Não se pode morar nos olhos de um gato, de Ana Margarida de Carvalho
Depois de "Que Importa a Fúria do Mar" Ana Margarida de Carvalho regressou com este "Não se pode morar nos olhos de um gato" e a primeira coisa que tenho que referir é que, mais uma vez, o título deste livro é fabuloso (e é inspirado num poema de Alexandre O'Neill).
No livro, tal como no poema, este título esconde uma crueza que nos atinge às primeiras palavras. Logo no primeiro capítulo é a santa de madeira do navio que nos fala, de enxurrada, num monólogo carregado de dor e raiva.
Os personagens vão-nos sendo apresentados aos poucos, por camadas. Primeiro estereótipos (o capataz, o passageiro, a fidalga, o criado) vão-se tornando gente à medida que nos vão contando a sua história. E cada um deles tem uma história, um segredo por contar, um pecado para expurgar.

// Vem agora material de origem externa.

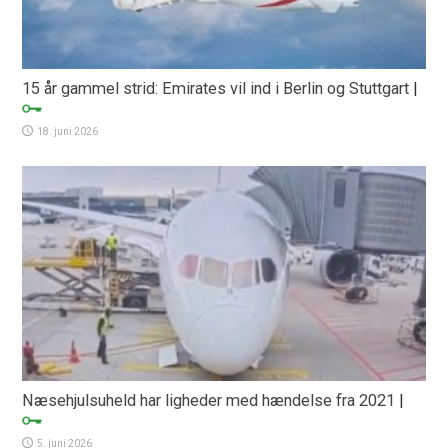
15 år gammel strid: Emirates vil ind i Berlin og Stuttgart
|
18. juni 2026
Næsehjulsuheld har ligheder med hændelse fra 2021
|
5. juni 2026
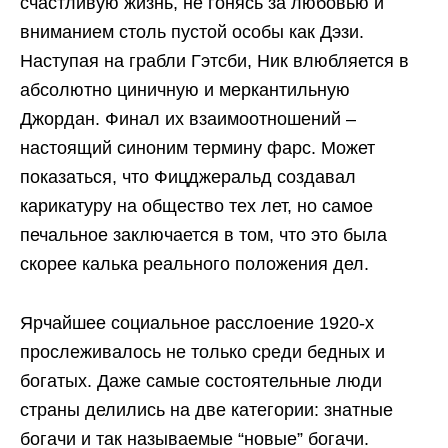
счастливую жизнь, не гонясь за любовью и
вниманием столь пустой особы как Дэзи.
Наступая на грабли Гэтсби, Ник влюбляется в
абсолютно циничную и меркантильную
Джордан. Финал их взаимоотношений –
настоящий синоним термину фарс. Может
показаться, что Фицджеральд создавал
карикатуру на общество тех лет, но самое
печальное заключается в том, что это была
скорее калька реального положения дел.
Ярчайшее социальное расслоение 1920-х
прослеживалось не только среди бедных и
богатых. Даже самые состоятельные люди
страны делились на две категории: знатные
богачи и так называемые “новые” богачи.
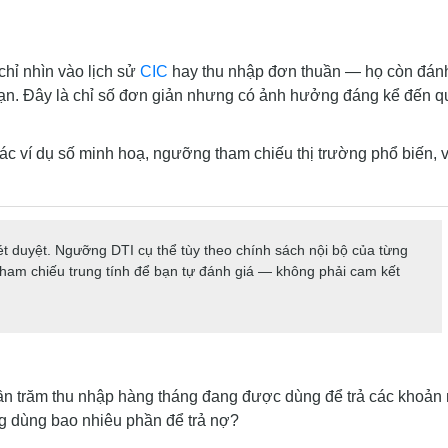
chỉ nhìn vào lịch sử
CIC
hay thu nhập đơn thuần — họ còn đánh
 bạn. Đây là chỉ số đơn giản nhưng có ảnh hưởng đáng kể đến q
, các ví dụ số minh hoạ, ngưỡng tham chiếu thị trường phổ biến, 
xét duyệt. Ngưỡng DTI cụ thể tùy theo chính sách nội bộ của từng
 tham chiếu trung tính để bạn tự đánh giá — không phải cam kết
phần trăm thu nhập hàng tháng đang được dùng để trả các khoản
ng dùng bao nhiêu phần để trả nợ?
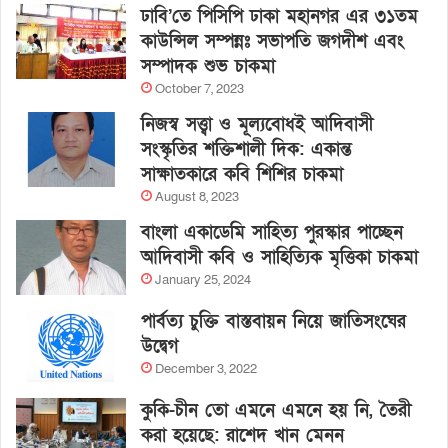
ঢাবি’তে পিসিপি ঢাকা মহানগর এর ৩১তম
কাউন্সিল সম্পন্নঃ সভাপতি জগদীশ এবং
সম্পাদক শুভ চাকমা
October 7, 2023
নিজস্ব সত্ত্বা ও মূল্যবোধই আদিবাসী
সংস্কৃতির শক্তিশালী দিক: একান্ত
সাক্ষাতকারে কবি শিশির চাকমা
August 8, 2023
বাংলা একাডেমি সাহিত্য পুরস্কার পাচ্ছেন
আদিবাসী কবি ও সাহিত্যিক মৃত্তিকা চাকমা
January 25, 2024
পার্বত্য চুক্তি বাস্তবায়ন নিয়ে জাতিসংঘের
উদ্বেগ
December 3, 2022
কুকি-চীন তো এমনে এমনে হয় নি, তৈরী
করা হয়েছে: রাশেদ খান মেনন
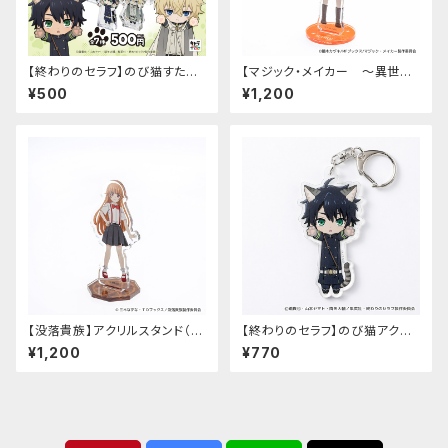
【終わりのセラフ】のび猫すたん
【マジック・メイカー ～異世界
だっぷ
魔法の作り方～】アクリルスタン
¥500
¥1,200
ド（マリー）
【没落貴族】アクリルスタンド（少
【終わりのセラフ】のび猫アクリ
女ラードーン）
ルキーホルダー（百夜優一郎）
¥1,200
¥770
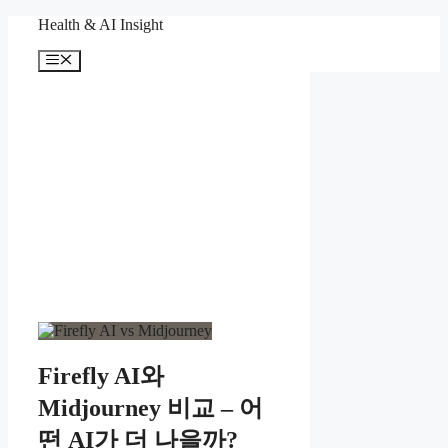
컨
Health & AI Insight
텐
메
츠
뉴
로
건
너
뛰
기
Firefly AI와
Midjourney 비교 – 어
떤 AI가 더 나을까?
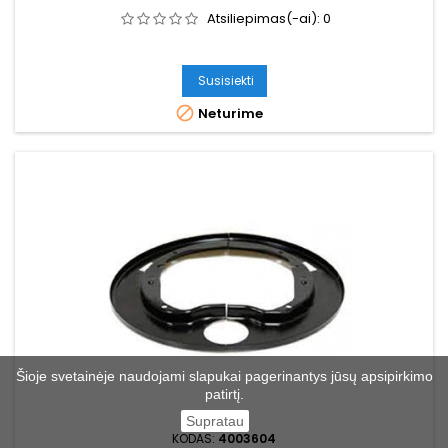
Atsiliepimas(-ai):
0
Susisiekti

Neturime
Šioje svetainėje naudojami slapukai pagerinantys jūsų apsipirkimo
patirtį.
Supratau
KODAS:
4003604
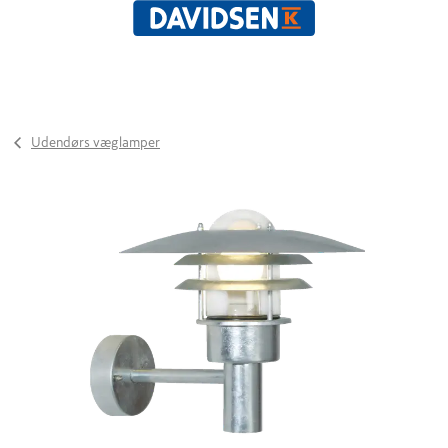
Udendørs væglamper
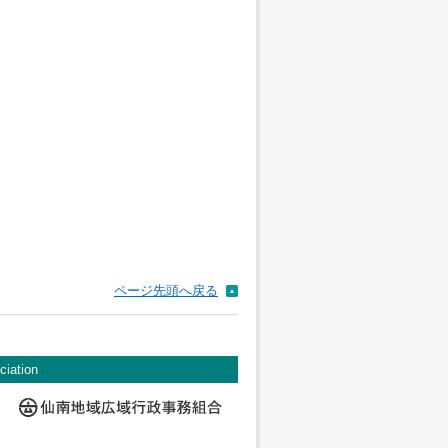
ページ先頭へ戻る
ciation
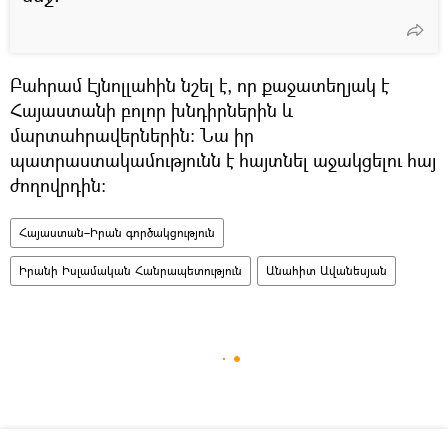
Բահրամ Էյնոլլահին նշել է, որ քաջատեղյակ է
Հայաստանի բոլոր խնդիրներին և
մարտահրավերներին։ Նա իր
պատրաստակամությունն է հայտնել աջակցելու հայ
ժողովրդին։
Հայաստան–Իրան գործակցություն
Իրանի Իսլամական Հանրապետություն
Անահիտ Ավանեսյան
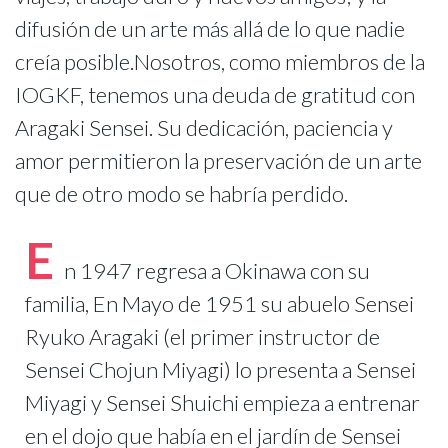
difusión de un arte más allá de lo que nadie
creía posible.Nosotros, como miembros de la
IOGKF, tenemos una deuda de gratitud con
Aragaki Sensei. Su dedicación, paciencia y
amor permitieron la preservación de un arte
que de otro modo se habría perdido.
E
n 1947 regresa a Okinawa con su
familia, En Mayo de 1951 su abuelo Sensei
Ryuko Aragaki (el primer instructor de
Sensei Chojun Miyagi) lo presenta a Sensei
Miyagi y Sensei Shuichi empieza a entrenar
en el dojo que había en el jardín de Sensei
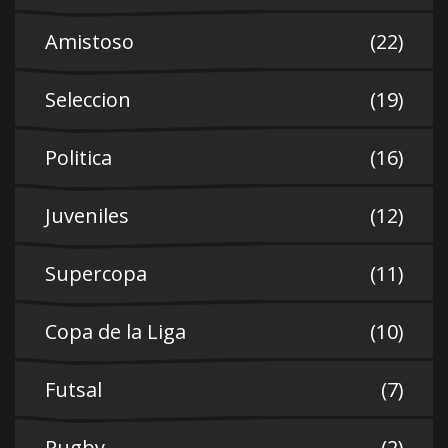
Amistoso
(22)
Seleccion
(19)
Politica
(16)
Juveniles
(12)
Supercopa
(11)
Copa de la Liga
(10)
Futsal
(7)
Rugby
(2)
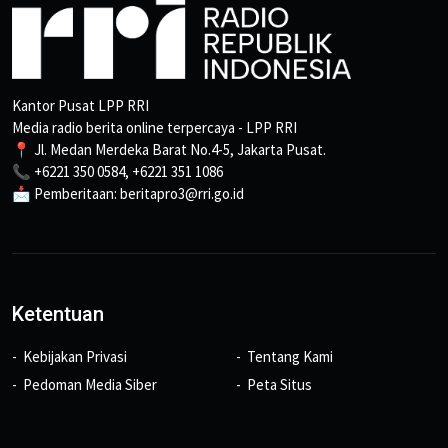
Kantor Pusat LPP RRI
Media radio berita online terpercaya - LPP RRI
📍 Jl. Medan Merdeka Barat No.4-5, Jakarta Pusat.
📞 +6221 350 0584, +6221 351 1086
📩 Pemberitaan: beritapro3@rri.go.id
Ketentuan
Kebijakan Privasi
Tentang Kami
Pedoman Media Siber
Peta Situs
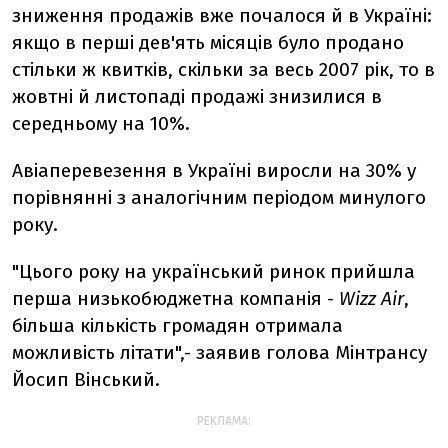
зниження продажів вже почалося й в Україні:
якщо в перші дев'ять місяців було продано
стільки ж квитків, скільки за весь 2007 рік, то в
жовтні й листопаді продажі знизилися в
середньому на 10%.
Авіаперевезення в Україні виросли на 30% у
порівнянні з аналогічним періодом минулого
року.
"Цього року на український ринок прийшла
перша низькобюджетна компанія -
Wizz Air
,
більша кількість громадян отримала
можливість літати",- заявив голова Мінтрансу
Йосип Вінський.
РЕКЛАМА:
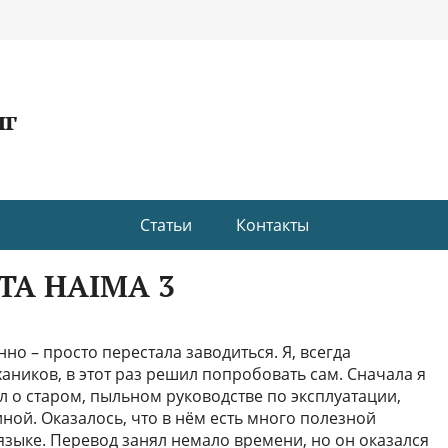
нг
Статьи
Контакты
А HAIMA 3
но – просто перестала заводиться. Я, всегда
аников, в этот раз решил попробовать сам. Сначала я
л о старом, пыльном руководстве по эксплуатации,
ной. Оказалось, что в нём есть много полезной
языке. Перевод занял немало времени, но он оказался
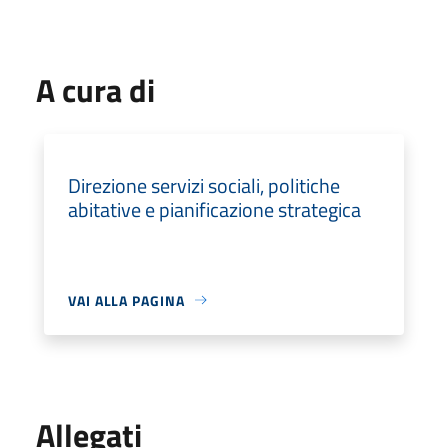
A cura di
Direzione servizi sociali, politiche
abitative e pianificazione strategica
VAI ALLA PAGINA
Allegati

O grupo que sobrevive ao naufrágio e se junta naquela praia está sujeito a todos os preconceitos que, na altura, ontem e hoje, moldam a sociedade. Numa situação extrema, como a que este grupo está sujeita, os preconceitos de raça, género ou religião tornam-se incontornáveis e é a absoluta necessidade que leva a que cada um dê o melhor de si (que nem sempre é suficiente ou aceitável) para que a sobrevivência seja uma realidade. Aliás, nem sequer é o melhor que emerge, mas o necessário, quando existe capacidade para tal. Ou correm o risco de se consumirem no processo.
A escrita irrepreensível de Ana Margarida de Carvalho e o tom que imprime a este livro deixaram-me interessada desde a primeira página mas este livro vive dos personagens.
A construção dos personagens é impressionante. Conhecemos cada um deles através do seu passado, de alguns das muitas histórias que o compoem. Muitas vezes os livros apresentam-nos apenas o futuro, como se a qualquer momento pudéssemos esquecer quem somos, quem fomos e com que barro nos fizemos. Aqui, neste livro, não há disso. Há crueza, crueldade, preconceito, empatia, repulsa, coragem e cobardia, paixão, amor, amizade. Há toda a gama de emoções que atravessaram as épocas e através delas ficamos a conhecer melhor um conjunto de personagens que, ao serem obrigados a enfrentar os seus próprios fantasmas, se conhecem e se dão a conhecer.
Não esperem uma história de redenção nem uma história parecida à do Robinson Crusoe. Esperem uma história crua e impiedosa, cheia de histórias dentro, histórias feias e duras, histórias de desesperança. Não esperem redenção, esperem realidade.